Bild: Strenge Formen, breite Sessel: Blick in einen Saal des Delphi Lux
Normalerweise lässt die Filmbranche den Roten Teppich ausrollen, wenn die
Premiere eines neuen Streifens ansteht. Normalerweise flanieren die Stars
darüber, um anschließend Preise abzuholen oder zumindest anderen dabei
zuzuschauen. Am Mittwochabend war alles ein bisschen anders. Da feierte die
Branche samt vieler Promis um die Ecke vom Bahnhof Zoo die Eröffnung eines
– Kinos.
Die Party, die größer ausfiel als von vielen erwartet, war auch Ausdruck
einer Hoffnung: Dass da noch was geht auf der Leinwand. Und dass da vor
allem vor der Leinwand noch was geht. Dass also auch in Zukunft Leute ins
Kino gehen, fürs Filmegucken zahlen und sich nicht nur zu Hause
vollstreamen lassen.
Sieben Säle und knapp 600 Plätze hat das Delphi Lux, das neue Haus der
Yorck-Kinogruppe, untergebracht in den unteren Etagen eines Parkhauses
direkt neben dem einstigen Amerika-Haus. Es ist eine Art kleines Multiplex:
Gerade mal 140 Zuschauer fasst der größte Saal, das kleinste Kino ist schon
mit 36 Menschen proppenvoll.
Da ist wenig Platz für Glamour oder prunkvolle Weite wie in den Großkinos à
la Zoo-Palast oder International; die Nutzbarkeit steht im Vordergrund, wie
Georg Kloster, einer der beiden Geschäftsführer der Yorck-Gruppe, bei der
Eröffnung betont. „Kleine Kapazität, große Vielfalt“, fasst er das Konze…
zusammen.
Die Gruppe, die in Berlin zwölf Kinos betreibt, will auch hier vor allem
europäische und US-amerikanische Arthouse-Filme zeigen, und die gerne auch
mal ein paar Wochen länger. Dazu sind Filmreihen mit inzwischen auch
digital erhältlichen Klassikern geplant und kleine Festivals wie die
Russische Filmwoche.
Und weil es sich um ein komplett neues Kino und nicht etwa die
Wiedereröffnung eines alten handelt, erstrahlt das Delphi Lux in
zeitgenössischer Kinoarchitektur. Kein Plüsch, kaum Rundungen, alles ist
eher kantig gehalten und viele Säle in nur einem Farbton. Dazu strenge
helle Leuchtröhren und weite, großzügig aufgestellte Sitze mit manchmal
etwas kratzigem Cordstoff. Das ist für manche Besucher an diesem Abend
gewöhnungsbedürftig.
„Das Konzept eines Marktplatzes mit vielen verschiedenen Ständen“ sei die
Vorlage für die Innenarchitekten gewesen, berichtet Christian Bräuer, der
andere Yorck-Geschäftsführer. Lediglich im kleinsten Saal fand eine kleine
Reminiszenz an die großen Kinozeiten rund um den Ku’damm ihren Platz:
Originalleuchten aus dem nahen Kino Gloria, das trotz Denkmalschutz
abgerissen wurde, hängen hier an der Wand.

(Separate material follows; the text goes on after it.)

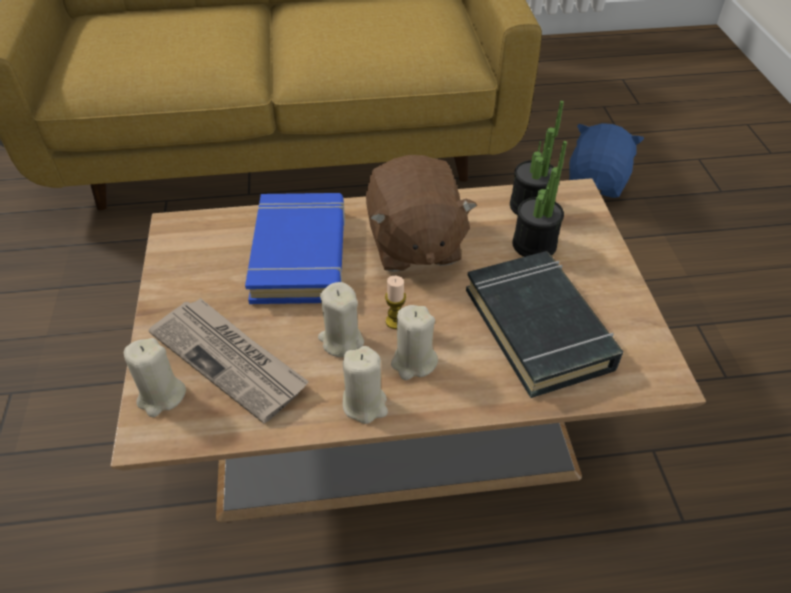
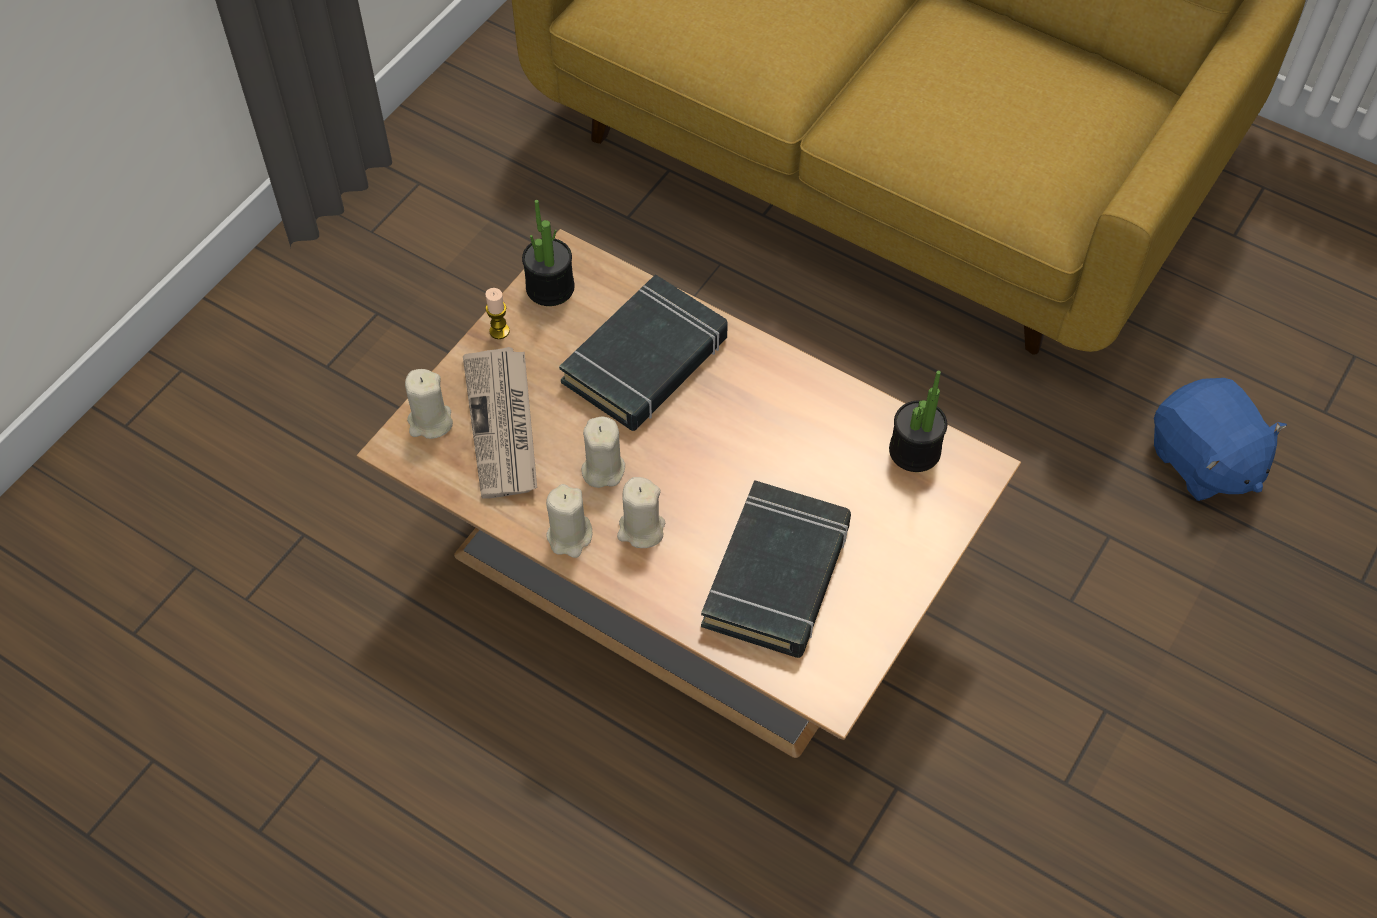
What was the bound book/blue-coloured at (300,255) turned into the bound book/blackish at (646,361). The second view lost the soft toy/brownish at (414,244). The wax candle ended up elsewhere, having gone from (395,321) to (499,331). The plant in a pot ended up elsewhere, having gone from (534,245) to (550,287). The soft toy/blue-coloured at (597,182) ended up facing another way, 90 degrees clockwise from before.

Ob mit der Eröffnung des Delphi Lux der Abwärtstrend für die Kinos (siehe
auch Text rechts) am Ku’damm gebrochen ist, ist dann auch die beherrschende
Frage unter den 600 Gästen beim Festakt im großen Kino Delphi (das neue
wäre dafür zu klein gewesen), darunter Regisseure wie Robert Thalheim, Rosa
von Praunheim und Hans-Christian Schmid, Berlinale-Chef Dieter Kosslick und
Schauspielerin Iris Berben, dazu zwei Senatoren und der Bürgermeister von
Charlottenburg-Wilmersdorf, Reinhard Naumann (SPD).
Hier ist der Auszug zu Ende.